*** Text ***

Title: Re: McDonalds serves up a McVirus in Japan
Post by: Newby on October 15, 2006, 07:37:52 pm
I want a free mp3 player. I'd love to see it read my ext3 file system and collect my passwords. :)
Title: Re: McDonalds serves up a McVirus in Japan
Post by: Sidoh on October 15, 2006, 07:49:38 pm
ROFL ! ROFL ! ROFL !
Title: Re: McDonalds serves up a McVirus in Japan
Post by: AntiVirus on October 15, 2006, 07:51:56 pm
Lmao!!  That's awesome.
Title: Re: McDonalds serves up a McVirus in Japan
Post by: Blaze on October 15, 2006, 10:16:53 pm
Lmao!!  That's awesome.

I have to agree.  :)
Title: Re: McDonalds serves up a McVirus in Japan
Post by: Chavo on October 15, 2006, 11:24:38 pm
Agreed.  Fan-friggin-tastic.
Title: Re: McDonalds serves up a McVirus in Japan
Post by: Quik on October 16, 2006, 12:25:54 am
Who wrote the code that was on the mp3 players in the first place?
Title: Re: McDonalds serves up a McVirus in Japan
Post by: Mythix on October 16, 2006, 12:34:29 am
It's pretty obvious. The scamburglar.

(http://www.lowculture.com/archives/images/hamburglar.jpg)
Title: Re: McDonalds serves up a McVirus in Japan
Post by: iago on October 16, 2006, 09:43:23 am
I want a free mp3 player. I'd love to see it read my ext3 file system and collect my passwords. :)
That brings up another point that I think is dumb -- computers that will automatically run files off untrusted hardware.  I still think autorun was one of the dumber "features"
Title: Re: McDonalds serves up a McVirus in Japan
Post by: Chavo on October 16, 2006, 09:53:20 am
It doesn't auto-run, it brings up a prompt asking the user to do one of a few things such as open a file explorer or run a program on the device that it wants to run (usually a device controller/setup), or do nothing.  I believe KDE has a very similar feature...

*** End of Text ***

▸ **Work instruction**: Please write out, word for word, the part of the forum thread that opens with the words containing "That brings up" and closes with "very similar feature...". The rows have no connection to the forum thread.

*** Provided material ***

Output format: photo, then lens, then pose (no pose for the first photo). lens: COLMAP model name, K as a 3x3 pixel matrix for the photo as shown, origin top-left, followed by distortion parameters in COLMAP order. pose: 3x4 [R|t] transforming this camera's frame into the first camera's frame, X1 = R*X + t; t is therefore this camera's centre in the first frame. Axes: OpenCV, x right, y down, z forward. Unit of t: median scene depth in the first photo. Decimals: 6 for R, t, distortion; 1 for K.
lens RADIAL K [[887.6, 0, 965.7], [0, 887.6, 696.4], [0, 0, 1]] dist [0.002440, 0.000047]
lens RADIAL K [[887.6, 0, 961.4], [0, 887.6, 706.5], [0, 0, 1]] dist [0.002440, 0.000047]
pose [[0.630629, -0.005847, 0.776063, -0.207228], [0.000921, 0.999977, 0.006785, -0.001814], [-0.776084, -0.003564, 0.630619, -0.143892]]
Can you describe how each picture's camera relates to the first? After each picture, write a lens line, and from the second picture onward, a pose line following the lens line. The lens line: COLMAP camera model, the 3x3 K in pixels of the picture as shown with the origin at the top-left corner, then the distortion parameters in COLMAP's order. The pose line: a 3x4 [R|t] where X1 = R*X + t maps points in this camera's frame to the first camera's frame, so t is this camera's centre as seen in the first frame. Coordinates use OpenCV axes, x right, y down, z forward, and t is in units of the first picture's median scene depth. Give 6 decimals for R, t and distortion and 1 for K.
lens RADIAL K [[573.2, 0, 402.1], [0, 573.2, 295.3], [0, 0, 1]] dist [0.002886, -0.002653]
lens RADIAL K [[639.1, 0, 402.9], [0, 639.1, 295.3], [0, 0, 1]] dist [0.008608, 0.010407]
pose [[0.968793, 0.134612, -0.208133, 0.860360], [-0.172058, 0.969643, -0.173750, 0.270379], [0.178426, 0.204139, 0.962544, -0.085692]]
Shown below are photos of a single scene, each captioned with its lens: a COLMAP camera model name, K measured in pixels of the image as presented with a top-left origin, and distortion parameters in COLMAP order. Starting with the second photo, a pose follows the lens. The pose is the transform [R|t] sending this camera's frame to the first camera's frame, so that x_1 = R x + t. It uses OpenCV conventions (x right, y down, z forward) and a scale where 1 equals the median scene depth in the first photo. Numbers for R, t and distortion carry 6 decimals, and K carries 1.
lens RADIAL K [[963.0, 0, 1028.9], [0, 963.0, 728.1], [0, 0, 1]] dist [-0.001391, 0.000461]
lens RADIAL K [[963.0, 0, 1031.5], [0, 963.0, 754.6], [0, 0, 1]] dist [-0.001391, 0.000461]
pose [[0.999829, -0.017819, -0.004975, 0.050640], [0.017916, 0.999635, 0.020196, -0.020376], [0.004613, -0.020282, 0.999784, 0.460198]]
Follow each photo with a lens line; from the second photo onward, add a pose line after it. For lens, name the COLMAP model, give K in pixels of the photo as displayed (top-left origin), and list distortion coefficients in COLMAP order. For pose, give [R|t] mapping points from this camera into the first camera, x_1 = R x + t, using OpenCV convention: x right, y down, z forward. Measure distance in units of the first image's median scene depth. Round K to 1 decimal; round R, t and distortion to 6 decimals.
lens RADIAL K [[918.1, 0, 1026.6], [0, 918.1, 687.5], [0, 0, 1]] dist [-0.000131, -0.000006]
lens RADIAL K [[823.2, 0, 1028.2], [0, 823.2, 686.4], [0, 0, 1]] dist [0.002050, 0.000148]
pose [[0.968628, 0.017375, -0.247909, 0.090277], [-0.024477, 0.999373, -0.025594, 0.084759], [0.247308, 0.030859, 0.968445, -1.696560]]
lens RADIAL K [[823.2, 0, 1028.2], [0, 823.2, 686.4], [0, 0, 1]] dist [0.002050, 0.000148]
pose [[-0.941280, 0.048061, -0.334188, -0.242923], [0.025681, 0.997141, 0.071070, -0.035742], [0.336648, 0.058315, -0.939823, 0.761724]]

*** End of Provided material ***

▸ **Written solution**:
That brings up another point that I think is dumb -- computers that will automatically run files off untrusted hardware.  I still think autorun was one of the dumber "features"
Title: Re: McDonalds serves up a McVirus in Japan
Post by: Chavo on October 16, 2006, 09:53:20 am
It doesn't auto-run, it brings up a prompt asking the user to do one of a few things such as open a file explorer or run a program on the device that it wants to run (usually a device controller/setup), or do nothing.  I believe KDE has a very similar feature...